Oddly enough, both Davies's and Barry's columns were made into TV programmes, called respectively Father's Day and Dave's World. Oddly enough, neither hit the jackpot. Oddly enough, I can tell you why. It was because both columns depended almost entirely on tone of voice, on Hunter Davies's and Dave Barry's idiosyncratic view of the world, and an internal tone of voice is one thing you can't very well reproduce on television, where you have to show people doing the things without the description.

Bridget Jones's Diary runs all the same risks. Its success depends almost entirely on the clever tone of voice with which Helen Fielding describes fairly ordinary events - the sound of someone who is a woman but still a girl, perpetually teetering on the verge of growing up, someone who has huge hopes that always crash in flames and are immediately rebuilt, etc - and I fear that the plans to turn it into a film, TV series, etc, etc may be made by people who think that the things that happen in Bridget Jones's Diary are funny in themselves.

But not a lot of things are funny in themselves. It is only the perception of them that is funny. As with Flashman, and Adrian Mole, and The Diary of a Nobody and Three Men In A Boat and Conan Doyle's Brigadier Gerard stories and hundreds of other comic best-sellers, the events are not funny until they have been fed through the narrator's mind; until, in fact, we hear how he or she sees them, which is why you don't hear of any TV or film versions of such things, or at least any that work.

So if you are setting out, as Helen Fielding did, probably unwittingly, to write a best-seller column that encapsulates the mood and life and times of a certain age group, and get it turned into a film or TV programme, I would advise you strongly not to write it as a diary. Diaries are the hardest thing in the world to transform for screen purposes. I would advise you to bypass the diary format altogether and write this best-selling column as a ready-made film script.

You will be the first ever to do it.

Let us say, for example. that you are going to make a fortune by writing the episodic diary of a thirty-something male journalist who is trying to make his fortune by emulating Bridget Jones. Your very first column might start like this:-

Scene: a bedroom. Curtains fluttering in wind. Pan round to a motionless form in the bed. It is snoring slightly, to reveal that it is a man. Suddenly the phone rings. Close up the phone. Cut to the man, who slowly wakes up, glances at the clock, fumbles for the phone.

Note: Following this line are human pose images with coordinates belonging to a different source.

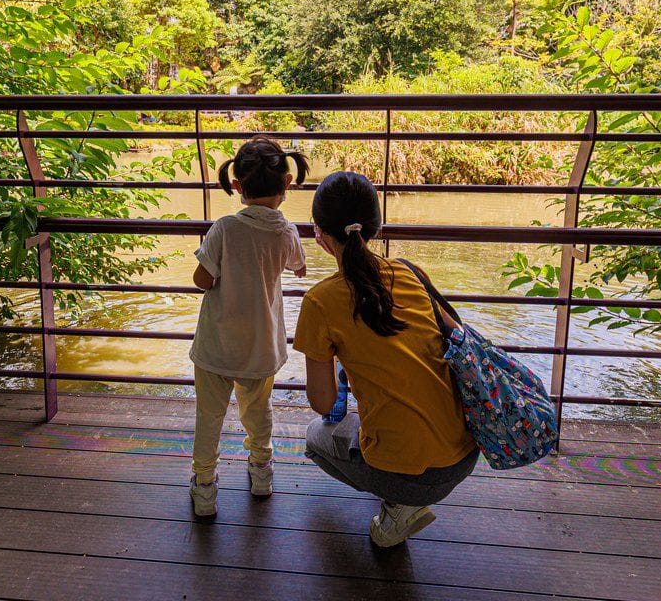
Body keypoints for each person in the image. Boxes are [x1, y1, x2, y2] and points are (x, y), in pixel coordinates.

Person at [294, 171, 478, 547]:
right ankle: (403, 495)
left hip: (416, 476)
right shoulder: (411, 272)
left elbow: (323, 403)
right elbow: (455, 335)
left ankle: (399, 508)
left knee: (316, 439)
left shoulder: (319, 301)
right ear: (375, 227)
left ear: (320, 235)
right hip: (466, 452)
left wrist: (334, 358)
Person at [189, 136, 309, 517]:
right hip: (261, 347)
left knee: (209, 417)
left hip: (215, 347)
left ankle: (205, 487)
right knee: (258, 412)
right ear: (287, 183)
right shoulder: (286, 232)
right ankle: (261, 473)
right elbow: (299, 268)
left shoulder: (225, 228)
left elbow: (201, 280)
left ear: (236, 186)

Man: (into phone) Whoever you are, why are you phoning me at 3am? Pause. Three o'clock in the afternoon? Jumping Jehosophat! I don't believe it ! Yes, you'll have it within the hour...

We see him put the phone down. Pan round to the bathroom door, where a girl is standing.

Girl: Who was that?

Man: Features Editor. They want a piece within the hour.

Girl: What piece?

Man: The one you and I are in right now. It's the first of a new series about a thirty-something male journalist doing a column about a male journalist doing a column.

Girl: Are you talking about you?

Man: Yes.

Girl: You look more fortysomething.

Man: Oh, thanks.

Girl: And by the way, who am I?

Man: You're my partner.

Girl: Good God. Partner in what?

Man: Well, conversations mostly. You see, if I'm a male journalist struggling with a column, I've got to have someone to talk to about it, especially in the screen version.

Girl: I see... Do I have to go to bed with you?

Man: No. I'm gay.

Girl: You're GAY?

Man: Or maybe I'm not. I haven't decided that yet...

Must stop there. I've just had a phone call. Offering to buy the film rights. Already! See you in Hollywood!